Landon watched her hurry to the door. The guy at the next table craned his neck to follow the sight of her butt.

“You’re a total fuckup,” Boomer said to Landon.

Landon raked his hand down his face. His stubble rasped. Why did he feel the need to go after her? “I’ll deal with you later,” he said as he rose to follow her.
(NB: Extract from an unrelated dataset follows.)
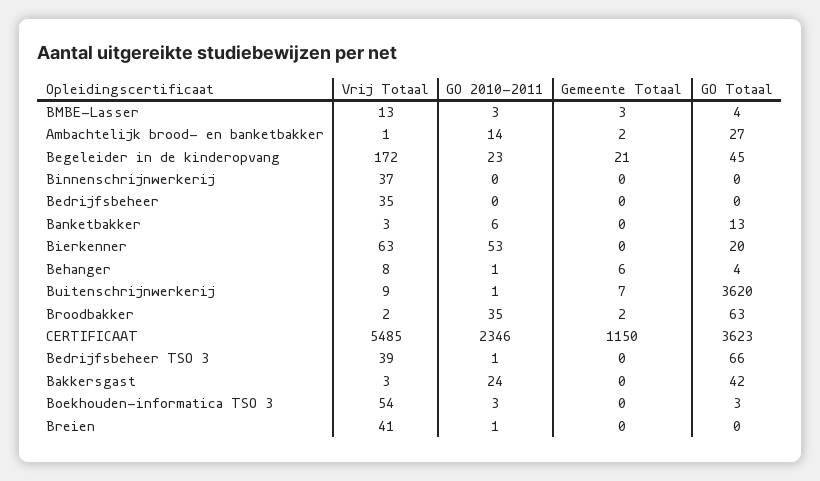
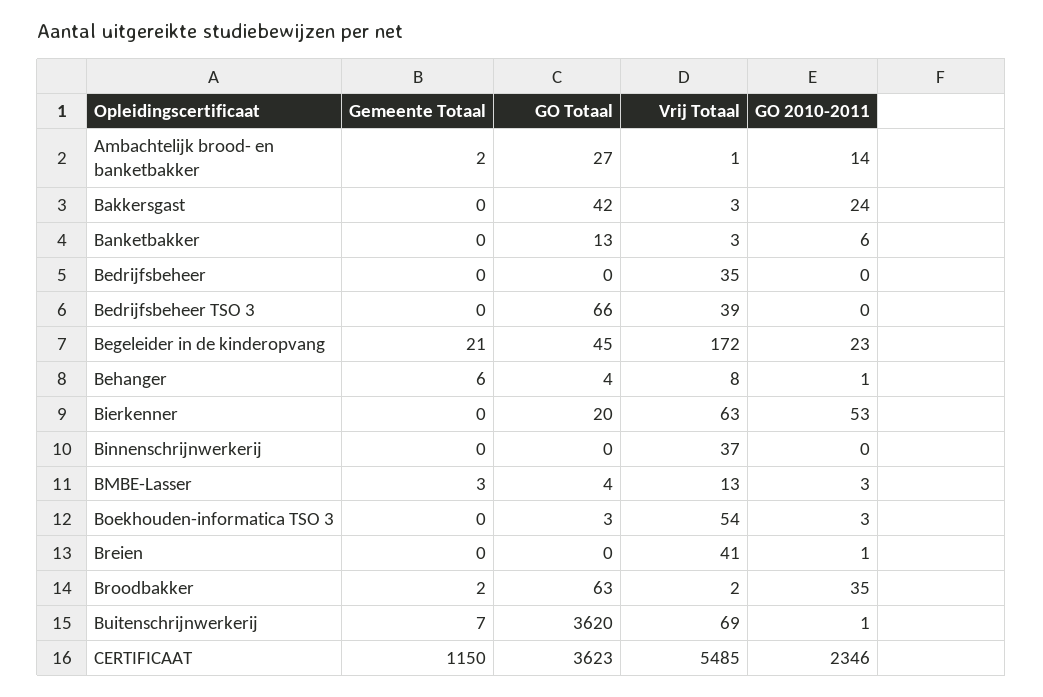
Vrij Totaal, Buitenschrijnwerkerij: 9 -> 69
GO 2010-2011, Bedrijfsbeheer TSO 3: 1 -> 0

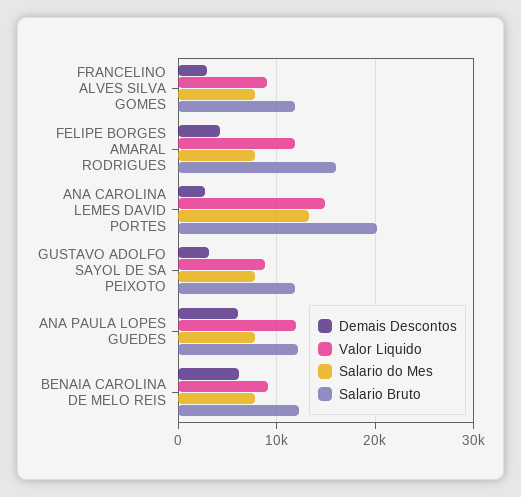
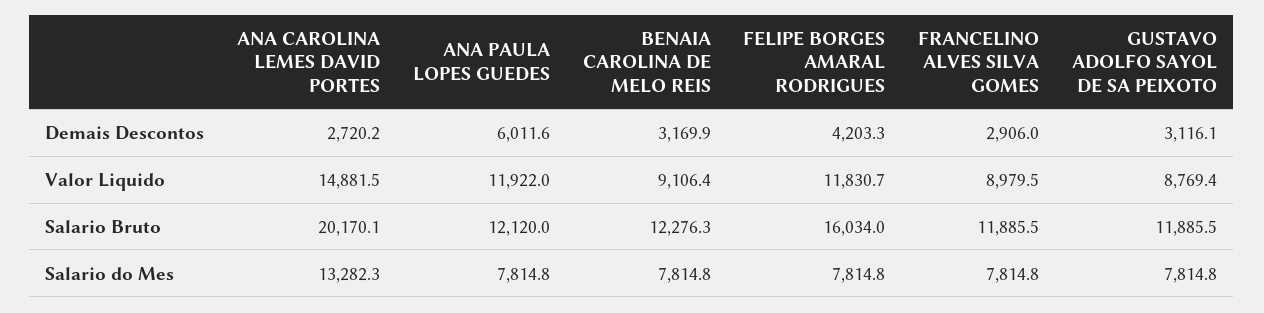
Demais Descontos, BENAIA CAROLINA DE MELO REIS: 6000 -> 3169.9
“And you”—he pointed his forefinger in the face of the guy at the next table who’d leered at her ass—“you stay away from her.” The guy held both hands up in the air and scooted his chair as far away from Landon as he could.

Landon turned and rushed toward the door as a voice rose from the table full of guys. “Hey, wasn’t that Landon Vista?”

He ripped open the door to the bar and glanced around the parking lot. A group of drunken college-age women bumped into him as they passed, arm in arm. A Dodge Charger roared out of the entrance and onto the road.

His chest clutched. Had he missed her? And why did he care so much? He turned to go back inside when Gina came into his view, across the parking lot. He broke into a sprint before he knew what he was doing.

“Wasn’t that Landon Vista?” he heard the guy say as a couple walked toward their car. Jeez. These people really needed to get a life.

Gina sniffed as he approached, trying to hide her emotions. She held her chin high.

He reached out to touch her arm. “Kind of tough to be a badass if you can’t find your car.”

She smiled a bit, though he could tell she didn’t want to. “I never said I was a badass.” She held up her key fob and watched as the lights of her SUV blinked a couple of rows over.

“So what did I say in there that made you leave?”

“Nothing.” She shook her head. Her hair glinted in the light of the streetlamp. Tears glistened in her eyes. She started walking.

He followed alongside her. “Seriously. You always want me to talk about my private stuff. Now it’s your turn.”

She took a deep breath and blew it out. He got the impression she was thinking about telling him.

“Something about eyewitnesses . . .” he said, coaxing her.